━━━━━ PROVIDED INFORMATION
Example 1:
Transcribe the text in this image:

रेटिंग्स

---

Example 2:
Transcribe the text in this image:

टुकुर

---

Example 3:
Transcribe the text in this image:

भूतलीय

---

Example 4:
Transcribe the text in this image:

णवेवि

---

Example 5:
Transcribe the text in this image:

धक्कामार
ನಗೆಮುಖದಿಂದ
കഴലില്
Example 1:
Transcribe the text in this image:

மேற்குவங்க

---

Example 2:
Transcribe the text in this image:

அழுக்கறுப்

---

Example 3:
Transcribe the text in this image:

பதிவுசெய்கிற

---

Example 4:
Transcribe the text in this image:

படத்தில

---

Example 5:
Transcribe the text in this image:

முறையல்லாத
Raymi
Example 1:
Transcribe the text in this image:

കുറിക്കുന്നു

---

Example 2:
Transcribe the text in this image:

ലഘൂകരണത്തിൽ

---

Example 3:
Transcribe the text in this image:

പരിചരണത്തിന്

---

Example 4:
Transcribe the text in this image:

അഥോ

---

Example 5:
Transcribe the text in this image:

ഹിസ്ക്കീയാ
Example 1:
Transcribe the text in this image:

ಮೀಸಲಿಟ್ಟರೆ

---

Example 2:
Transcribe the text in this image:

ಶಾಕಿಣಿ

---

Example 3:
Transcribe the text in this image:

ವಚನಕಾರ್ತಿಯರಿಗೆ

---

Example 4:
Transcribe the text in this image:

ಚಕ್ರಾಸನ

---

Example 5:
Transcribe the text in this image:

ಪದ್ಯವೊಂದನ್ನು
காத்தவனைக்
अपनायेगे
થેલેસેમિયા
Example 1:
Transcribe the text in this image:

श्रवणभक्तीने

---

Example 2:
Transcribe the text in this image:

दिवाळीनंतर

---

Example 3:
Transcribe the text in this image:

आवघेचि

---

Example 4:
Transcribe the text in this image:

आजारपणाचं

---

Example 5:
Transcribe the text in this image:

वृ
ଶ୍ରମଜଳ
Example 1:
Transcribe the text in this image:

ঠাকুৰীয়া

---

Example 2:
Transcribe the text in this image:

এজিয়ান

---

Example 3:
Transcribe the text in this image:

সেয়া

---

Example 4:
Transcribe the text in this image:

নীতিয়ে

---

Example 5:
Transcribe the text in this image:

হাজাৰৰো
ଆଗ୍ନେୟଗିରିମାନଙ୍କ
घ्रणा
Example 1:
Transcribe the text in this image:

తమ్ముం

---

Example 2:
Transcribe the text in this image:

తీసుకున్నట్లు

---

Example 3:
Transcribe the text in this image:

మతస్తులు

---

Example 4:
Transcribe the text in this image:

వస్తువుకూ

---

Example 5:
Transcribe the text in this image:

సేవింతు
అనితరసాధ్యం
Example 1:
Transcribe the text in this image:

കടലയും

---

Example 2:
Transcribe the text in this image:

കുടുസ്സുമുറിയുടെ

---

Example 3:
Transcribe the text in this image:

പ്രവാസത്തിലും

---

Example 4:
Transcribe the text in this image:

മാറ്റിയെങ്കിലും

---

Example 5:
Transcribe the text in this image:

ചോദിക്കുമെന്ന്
━━━━━━━━━━
▶ [PROBLEM DESCRIPTION]:
Your answer must be the records themselves, output again exactly.

▶ [RESULT FOR THIS EXERCISE]:
Example 1:
Transcribe the text in this image:

रेटिंग्स

---

Example 2:
Transcribe the text in this image:

टुकुर

---

Example 3:
Transcribe the text in this image:

भूतलीय

---

Example 4:
Transcribe the text in this image:

णवेवि

---

Example 5:
Transcribe the text in this image:

धक्कामार
ನಗೆಮುಖದಿಂದ
കഴലില്
Example 1:
Transcribe the text in this image:

மேற்குவங்க

---

Example 2:
Transcribe the text in this image:

அழுக்கறுப்

---

Example 3:
Transcribe the text in this image:

பதிவுசெய்கிற

---

Example 4:
Transcribe the text in this image:

படத்தில

---

Example 5:
Transcribe the text in this image:

முறையல்லாத
Raymi
Example 1:
Transcribe the text in this image:

കുറിക്കുന്നു

---

Example 2:
Transcribe the text in this image:

ലഘൂകരണത്തിൽ

---

Example 3:
Transcribe the text in this image:

പരിചരണത്തിന്

---

Example 4:
Transcribe the text in this image:

അഥോ

---

Example 5:
Transcribe the text in this image:

ഹിസ്ക്കീയാ
Example 1:
Transcribe the text in this image:

ಮೀಸಲಿಟ್ಟರೆ

---

Example 2:
Transcribe the text in this image:

ಶಾಕಿಣಿ

---

Example 3:
Transcribe the text in this image:

ವಚನಕಾರ್ತಿಯರಿಗೆ

---

Example 4:
Transcribe the text in this image:

ಚಕ್ರಾಸನ

---

Example 5:
Transcribe the text in this image:

ಪದ್ಯವೊಂದನ್ನು
காத்தவனைக்
अपनायेगे
થેલેસેમિયા
Example 1:
Transcribe the text in this image:

श्रवणभक्तीने

---

Example 2:
Transcribe the text in this image:

दिवाळीनंतर

---

Example 3:
Transcribe the text in this image:

आवघेचि

---

Example 4:
Transcribe the text in this image:

आजारपणाचं

---

Example 5:
Transcribe the text in this image:

वृ
ଶ୍ରମଜଳ
Example 1:
Transcribe the text in this image:

ঠাকুৰীয়া

---

Example 2:
Transcribe the text in this image:

এজিয়ান

---

Example 3:
Transcribe the text in this image:

সেয়া

---

Example 4:
Transcribe the text in this image:

নীতিয়ে

---

Example 5:
Transcribe the text in this image:

হাজাৰৰো
ଆଗ୍ନେୟଗିରିମାନଙ୍କ
घ्रणा
Example 1:
Transcribe the text in this image:

తమ్ముం

---

Example 2:
Transcribe the text in this image:

తీసుకున్నట్లు

---

Example 3:
Transcribe the text in this image:

మతస్తులు

---

Example 4:
Transcribe the text in this image:

వస్తువుకూ

---

Example 5:
Transcribe the text in this image:

సేవింతు
అనితరసాధ్యం
Example 1:
Transcribe the text in this image:

കടലയും

---

Example 2:
Transcribe the text in this image:

കുടുസ്സുമുറിയുടെ

---

Example 3:
Transcribe the text in this image:

പ്രവാസത്തിലും

---

Example 4:
Transcribe the text in this image:

മാറ്റിയെങ്കിലും

---

Example 5:
Transcribe the text in this image:

ചോദിക്കുമെന്ന്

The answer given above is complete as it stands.